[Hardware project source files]
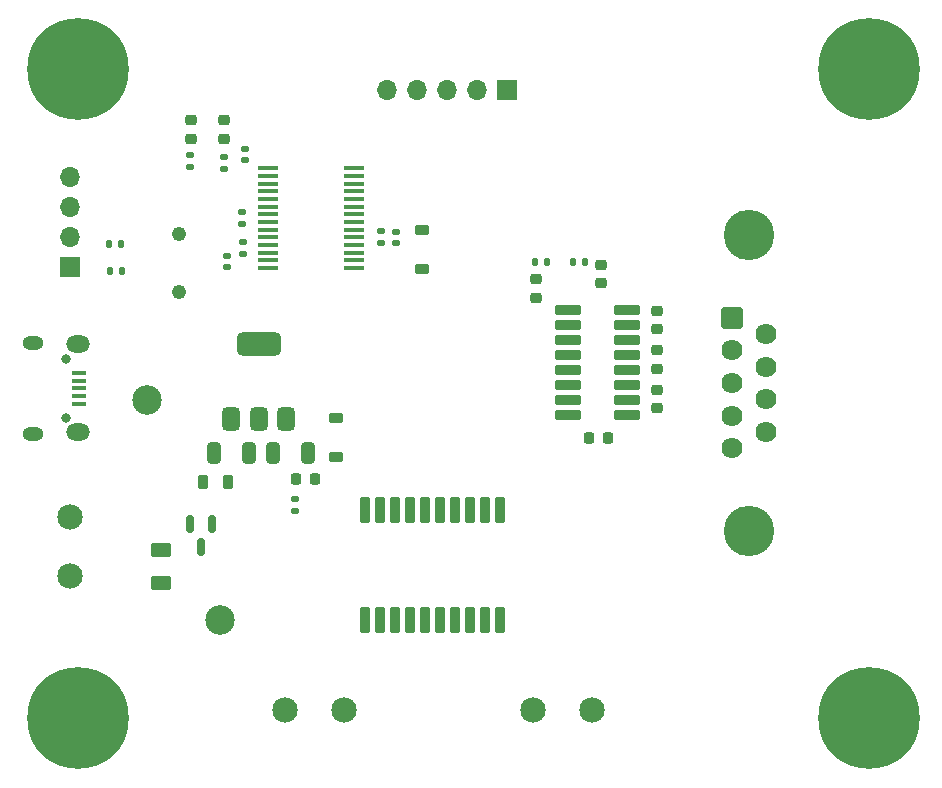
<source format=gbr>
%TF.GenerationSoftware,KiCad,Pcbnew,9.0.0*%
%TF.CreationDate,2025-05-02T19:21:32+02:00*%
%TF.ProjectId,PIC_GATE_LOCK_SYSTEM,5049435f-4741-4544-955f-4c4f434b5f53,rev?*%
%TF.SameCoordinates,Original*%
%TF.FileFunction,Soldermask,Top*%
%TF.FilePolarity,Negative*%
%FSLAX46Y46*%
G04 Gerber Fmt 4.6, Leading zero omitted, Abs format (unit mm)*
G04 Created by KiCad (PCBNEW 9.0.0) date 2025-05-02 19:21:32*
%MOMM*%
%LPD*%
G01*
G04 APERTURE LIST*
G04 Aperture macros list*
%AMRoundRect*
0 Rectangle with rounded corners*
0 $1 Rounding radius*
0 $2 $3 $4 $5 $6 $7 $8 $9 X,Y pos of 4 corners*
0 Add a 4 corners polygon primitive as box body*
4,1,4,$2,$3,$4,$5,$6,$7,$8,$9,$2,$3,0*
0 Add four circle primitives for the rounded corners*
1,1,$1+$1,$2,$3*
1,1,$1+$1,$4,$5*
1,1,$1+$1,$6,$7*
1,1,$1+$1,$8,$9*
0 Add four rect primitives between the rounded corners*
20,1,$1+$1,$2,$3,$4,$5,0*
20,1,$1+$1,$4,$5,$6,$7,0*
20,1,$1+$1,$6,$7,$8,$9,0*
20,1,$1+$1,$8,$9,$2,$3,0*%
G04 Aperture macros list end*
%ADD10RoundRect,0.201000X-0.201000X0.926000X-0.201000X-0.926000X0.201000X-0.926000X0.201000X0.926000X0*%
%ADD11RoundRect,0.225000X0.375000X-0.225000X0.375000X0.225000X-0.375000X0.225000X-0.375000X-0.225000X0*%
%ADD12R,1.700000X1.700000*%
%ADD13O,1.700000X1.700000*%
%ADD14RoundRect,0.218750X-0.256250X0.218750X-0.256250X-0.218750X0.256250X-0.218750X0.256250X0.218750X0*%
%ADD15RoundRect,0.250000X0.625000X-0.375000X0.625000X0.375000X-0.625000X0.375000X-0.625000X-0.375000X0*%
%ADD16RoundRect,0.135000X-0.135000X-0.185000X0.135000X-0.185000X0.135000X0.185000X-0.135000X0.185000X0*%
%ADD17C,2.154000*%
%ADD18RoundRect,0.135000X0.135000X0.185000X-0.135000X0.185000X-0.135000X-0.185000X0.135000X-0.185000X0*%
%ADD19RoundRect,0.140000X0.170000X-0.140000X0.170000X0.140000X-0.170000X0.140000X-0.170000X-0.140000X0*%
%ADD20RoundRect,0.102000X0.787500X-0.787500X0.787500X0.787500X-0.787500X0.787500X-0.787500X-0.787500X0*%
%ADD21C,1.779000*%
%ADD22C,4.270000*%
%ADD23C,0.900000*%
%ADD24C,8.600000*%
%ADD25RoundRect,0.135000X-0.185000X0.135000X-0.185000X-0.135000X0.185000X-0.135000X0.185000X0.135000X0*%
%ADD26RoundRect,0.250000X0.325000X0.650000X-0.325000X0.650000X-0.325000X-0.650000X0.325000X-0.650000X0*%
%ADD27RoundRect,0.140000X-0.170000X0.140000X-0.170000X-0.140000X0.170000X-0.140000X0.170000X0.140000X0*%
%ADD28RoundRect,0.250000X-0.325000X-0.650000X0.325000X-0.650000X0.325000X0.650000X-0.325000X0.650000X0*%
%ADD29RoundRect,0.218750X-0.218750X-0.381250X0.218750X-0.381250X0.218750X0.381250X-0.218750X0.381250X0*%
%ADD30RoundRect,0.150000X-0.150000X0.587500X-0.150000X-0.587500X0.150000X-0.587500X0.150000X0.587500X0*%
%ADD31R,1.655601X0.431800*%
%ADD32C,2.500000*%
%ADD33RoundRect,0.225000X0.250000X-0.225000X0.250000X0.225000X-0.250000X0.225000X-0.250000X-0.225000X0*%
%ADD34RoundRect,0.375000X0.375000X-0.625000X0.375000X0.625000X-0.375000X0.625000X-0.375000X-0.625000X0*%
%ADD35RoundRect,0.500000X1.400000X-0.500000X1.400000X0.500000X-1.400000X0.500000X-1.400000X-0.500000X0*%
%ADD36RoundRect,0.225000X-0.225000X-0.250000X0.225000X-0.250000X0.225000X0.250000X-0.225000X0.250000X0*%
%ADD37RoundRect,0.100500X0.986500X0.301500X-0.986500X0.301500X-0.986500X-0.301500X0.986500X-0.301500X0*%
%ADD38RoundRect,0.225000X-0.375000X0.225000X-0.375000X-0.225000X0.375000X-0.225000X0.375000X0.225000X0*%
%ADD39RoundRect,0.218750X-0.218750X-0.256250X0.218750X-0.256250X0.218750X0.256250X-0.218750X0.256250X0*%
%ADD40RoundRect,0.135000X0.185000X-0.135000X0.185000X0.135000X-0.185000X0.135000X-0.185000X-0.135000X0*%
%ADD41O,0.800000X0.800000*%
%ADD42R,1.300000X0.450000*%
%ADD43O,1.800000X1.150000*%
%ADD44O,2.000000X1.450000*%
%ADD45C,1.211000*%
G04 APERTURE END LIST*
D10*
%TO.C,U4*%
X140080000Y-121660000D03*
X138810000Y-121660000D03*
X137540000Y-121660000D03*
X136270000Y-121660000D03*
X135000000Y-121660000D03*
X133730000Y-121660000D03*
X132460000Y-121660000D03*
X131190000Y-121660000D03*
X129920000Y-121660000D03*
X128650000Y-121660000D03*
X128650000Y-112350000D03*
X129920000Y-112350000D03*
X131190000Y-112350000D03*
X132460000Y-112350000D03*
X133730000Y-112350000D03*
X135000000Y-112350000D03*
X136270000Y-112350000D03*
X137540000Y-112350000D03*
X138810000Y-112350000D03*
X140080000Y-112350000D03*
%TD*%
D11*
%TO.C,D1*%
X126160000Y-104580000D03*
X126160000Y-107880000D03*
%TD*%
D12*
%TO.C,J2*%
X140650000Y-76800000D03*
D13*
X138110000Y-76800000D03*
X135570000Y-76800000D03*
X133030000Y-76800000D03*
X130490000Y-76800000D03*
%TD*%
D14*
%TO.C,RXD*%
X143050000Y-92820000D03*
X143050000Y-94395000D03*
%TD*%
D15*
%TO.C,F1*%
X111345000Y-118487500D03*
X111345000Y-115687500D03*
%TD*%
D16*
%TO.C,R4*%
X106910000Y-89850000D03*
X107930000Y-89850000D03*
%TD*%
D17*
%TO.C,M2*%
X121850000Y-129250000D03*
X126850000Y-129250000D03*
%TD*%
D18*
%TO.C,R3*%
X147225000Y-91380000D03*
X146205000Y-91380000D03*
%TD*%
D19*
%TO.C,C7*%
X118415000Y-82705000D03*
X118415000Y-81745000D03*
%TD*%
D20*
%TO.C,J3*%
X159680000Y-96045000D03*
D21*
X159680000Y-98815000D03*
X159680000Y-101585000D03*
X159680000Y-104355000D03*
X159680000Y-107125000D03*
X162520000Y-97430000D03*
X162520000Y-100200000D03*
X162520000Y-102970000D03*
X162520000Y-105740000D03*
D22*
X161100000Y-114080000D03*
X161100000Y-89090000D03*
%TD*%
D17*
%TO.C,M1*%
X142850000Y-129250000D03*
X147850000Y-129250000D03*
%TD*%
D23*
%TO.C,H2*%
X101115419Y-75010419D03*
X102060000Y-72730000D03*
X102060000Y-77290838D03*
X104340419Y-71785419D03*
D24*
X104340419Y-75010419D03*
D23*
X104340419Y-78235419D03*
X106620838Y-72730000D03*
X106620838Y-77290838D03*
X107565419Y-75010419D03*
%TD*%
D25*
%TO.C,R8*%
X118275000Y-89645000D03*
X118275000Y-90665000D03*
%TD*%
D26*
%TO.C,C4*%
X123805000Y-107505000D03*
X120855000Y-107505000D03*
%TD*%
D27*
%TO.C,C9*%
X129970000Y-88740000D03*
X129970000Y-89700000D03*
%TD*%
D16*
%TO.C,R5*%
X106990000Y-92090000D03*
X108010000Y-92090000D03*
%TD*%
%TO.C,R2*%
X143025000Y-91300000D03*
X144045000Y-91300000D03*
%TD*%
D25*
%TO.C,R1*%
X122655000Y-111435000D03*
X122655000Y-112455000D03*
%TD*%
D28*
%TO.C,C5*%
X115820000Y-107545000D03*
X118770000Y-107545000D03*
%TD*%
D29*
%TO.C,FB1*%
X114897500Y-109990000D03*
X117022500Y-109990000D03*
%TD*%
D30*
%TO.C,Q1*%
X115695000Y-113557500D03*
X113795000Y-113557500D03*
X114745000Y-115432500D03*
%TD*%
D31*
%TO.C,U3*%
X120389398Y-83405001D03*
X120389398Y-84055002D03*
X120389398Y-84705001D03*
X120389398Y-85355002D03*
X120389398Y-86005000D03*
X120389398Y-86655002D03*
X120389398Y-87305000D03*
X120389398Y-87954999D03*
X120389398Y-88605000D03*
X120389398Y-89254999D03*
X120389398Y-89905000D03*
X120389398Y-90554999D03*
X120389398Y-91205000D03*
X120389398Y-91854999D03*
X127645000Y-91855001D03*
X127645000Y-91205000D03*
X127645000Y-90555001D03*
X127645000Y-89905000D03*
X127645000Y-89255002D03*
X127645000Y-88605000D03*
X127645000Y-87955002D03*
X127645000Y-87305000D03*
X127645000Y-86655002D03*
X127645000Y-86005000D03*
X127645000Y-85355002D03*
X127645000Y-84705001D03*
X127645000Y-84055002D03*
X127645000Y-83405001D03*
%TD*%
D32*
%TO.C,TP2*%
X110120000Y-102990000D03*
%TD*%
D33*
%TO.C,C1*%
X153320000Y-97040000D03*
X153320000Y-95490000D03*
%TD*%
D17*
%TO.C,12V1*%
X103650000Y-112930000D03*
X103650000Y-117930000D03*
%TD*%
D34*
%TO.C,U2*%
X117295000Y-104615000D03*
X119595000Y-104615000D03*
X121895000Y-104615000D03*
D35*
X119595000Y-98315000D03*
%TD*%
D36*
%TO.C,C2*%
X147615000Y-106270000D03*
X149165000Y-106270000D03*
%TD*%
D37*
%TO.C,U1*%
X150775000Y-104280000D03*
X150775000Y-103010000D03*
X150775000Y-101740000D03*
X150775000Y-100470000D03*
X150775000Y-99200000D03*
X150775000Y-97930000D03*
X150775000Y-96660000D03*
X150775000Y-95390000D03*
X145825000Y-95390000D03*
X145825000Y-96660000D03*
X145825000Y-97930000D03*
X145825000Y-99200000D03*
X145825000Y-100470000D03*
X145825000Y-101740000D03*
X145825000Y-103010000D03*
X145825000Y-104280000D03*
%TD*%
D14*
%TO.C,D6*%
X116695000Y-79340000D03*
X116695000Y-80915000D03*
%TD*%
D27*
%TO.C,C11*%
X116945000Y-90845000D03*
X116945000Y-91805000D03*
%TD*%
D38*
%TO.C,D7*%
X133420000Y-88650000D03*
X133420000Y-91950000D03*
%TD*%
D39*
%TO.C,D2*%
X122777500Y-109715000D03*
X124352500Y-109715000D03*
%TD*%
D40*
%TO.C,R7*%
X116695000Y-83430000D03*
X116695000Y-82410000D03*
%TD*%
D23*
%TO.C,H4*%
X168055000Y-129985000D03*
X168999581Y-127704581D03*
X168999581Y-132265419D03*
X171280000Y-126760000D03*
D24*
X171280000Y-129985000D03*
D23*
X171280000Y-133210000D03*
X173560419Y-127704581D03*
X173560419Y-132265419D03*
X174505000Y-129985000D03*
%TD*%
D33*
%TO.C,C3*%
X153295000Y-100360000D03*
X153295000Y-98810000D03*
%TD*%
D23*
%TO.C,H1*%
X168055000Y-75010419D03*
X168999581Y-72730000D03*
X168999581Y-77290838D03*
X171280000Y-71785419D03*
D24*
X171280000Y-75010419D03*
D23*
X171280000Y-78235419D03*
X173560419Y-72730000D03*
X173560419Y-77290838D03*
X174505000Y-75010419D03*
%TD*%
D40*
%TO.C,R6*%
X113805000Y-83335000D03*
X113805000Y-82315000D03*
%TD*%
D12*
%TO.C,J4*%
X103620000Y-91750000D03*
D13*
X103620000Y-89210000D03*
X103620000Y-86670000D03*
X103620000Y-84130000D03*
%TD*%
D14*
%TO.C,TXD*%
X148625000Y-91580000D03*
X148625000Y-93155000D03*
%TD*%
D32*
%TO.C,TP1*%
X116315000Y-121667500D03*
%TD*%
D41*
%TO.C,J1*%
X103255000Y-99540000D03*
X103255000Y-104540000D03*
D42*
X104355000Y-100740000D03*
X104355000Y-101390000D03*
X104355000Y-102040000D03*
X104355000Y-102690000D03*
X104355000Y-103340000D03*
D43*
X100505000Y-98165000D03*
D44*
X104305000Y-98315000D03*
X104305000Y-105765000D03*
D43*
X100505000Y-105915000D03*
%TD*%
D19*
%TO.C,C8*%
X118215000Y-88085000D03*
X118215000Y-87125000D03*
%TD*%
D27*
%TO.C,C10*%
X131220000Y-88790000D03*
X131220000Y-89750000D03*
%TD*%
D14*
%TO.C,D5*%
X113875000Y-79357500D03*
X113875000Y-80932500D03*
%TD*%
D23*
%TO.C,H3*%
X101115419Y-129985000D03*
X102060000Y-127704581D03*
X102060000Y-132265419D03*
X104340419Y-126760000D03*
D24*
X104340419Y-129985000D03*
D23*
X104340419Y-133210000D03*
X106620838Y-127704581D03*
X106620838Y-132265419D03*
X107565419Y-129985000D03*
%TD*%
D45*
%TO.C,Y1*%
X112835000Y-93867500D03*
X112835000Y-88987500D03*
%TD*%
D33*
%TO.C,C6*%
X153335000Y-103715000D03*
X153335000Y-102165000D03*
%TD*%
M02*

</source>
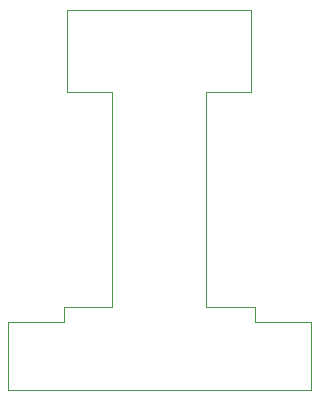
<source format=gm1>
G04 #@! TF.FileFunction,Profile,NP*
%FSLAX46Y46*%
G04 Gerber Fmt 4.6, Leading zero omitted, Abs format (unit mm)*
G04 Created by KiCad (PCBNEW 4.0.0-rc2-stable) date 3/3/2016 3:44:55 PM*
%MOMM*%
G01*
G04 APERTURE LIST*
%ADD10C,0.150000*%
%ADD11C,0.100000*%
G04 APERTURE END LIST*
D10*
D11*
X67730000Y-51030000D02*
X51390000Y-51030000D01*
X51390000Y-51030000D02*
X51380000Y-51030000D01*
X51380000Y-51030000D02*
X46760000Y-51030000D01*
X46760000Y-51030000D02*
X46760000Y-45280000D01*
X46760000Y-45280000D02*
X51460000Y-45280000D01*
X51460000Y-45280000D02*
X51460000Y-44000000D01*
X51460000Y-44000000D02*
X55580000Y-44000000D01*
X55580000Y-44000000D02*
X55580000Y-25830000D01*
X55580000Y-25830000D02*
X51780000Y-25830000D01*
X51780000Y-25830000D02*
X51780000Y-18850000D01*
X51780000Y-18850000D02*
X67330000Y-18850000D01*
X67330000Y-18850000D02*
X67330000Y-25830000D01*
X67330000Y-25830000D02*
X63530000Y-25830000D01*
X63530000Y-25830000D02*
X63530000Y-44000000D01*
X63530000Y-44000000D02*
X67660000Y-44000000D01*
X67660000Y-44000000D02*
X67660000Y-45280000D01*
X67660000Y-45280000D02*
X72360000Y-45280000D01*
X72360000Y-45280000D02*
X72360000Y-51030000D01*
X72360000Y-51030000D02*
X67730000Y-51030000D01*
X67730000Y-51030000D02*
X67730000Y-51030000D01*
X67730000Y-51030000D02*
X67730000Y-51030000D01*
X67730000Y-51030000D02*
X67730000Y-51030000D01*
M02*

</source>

**WORK REQUIRED:**
Only the lines above from the line with "X116695000Y-83430000D03*" to the line with "X173560419Y-77290838D03*", those two lines included, should be reproduced exactly.

**RESULT:**
X116695000Y-83430000D03*
X116695000Y-82410000D03*
%TD*%
D23*
%TO.C,H4*%
X168055000Y-129985000D03*
X168999581Y-127704581D03*
X168999581Y-132265419D03*
X171280000Y-126760000D03*
D24*
X171280000Y-129985000D03*
D23*
X171280000Y-133210000D03*
X173560419Y-127704581D03*
X173560419Y-132265419D03*
X174505000Y-129985000D03*
%TD*%
D33*
%TO.C,C3*%
X153295000Y-100360000D03*
X153295000Y-98810000D03*
%TD*%
D23*
%TO.C,H1*%
X168055000Y-75010419D03*
X168999581Y-72730000D03*
X168999581Y-77290838D03*
X171280000Y-71785419D03*
D24*
X171280000Y-75010419D03*
D23*
X171280000Y-78235419D03*
X173560419Y-72730000D03*
X173560419Y-77290838D03*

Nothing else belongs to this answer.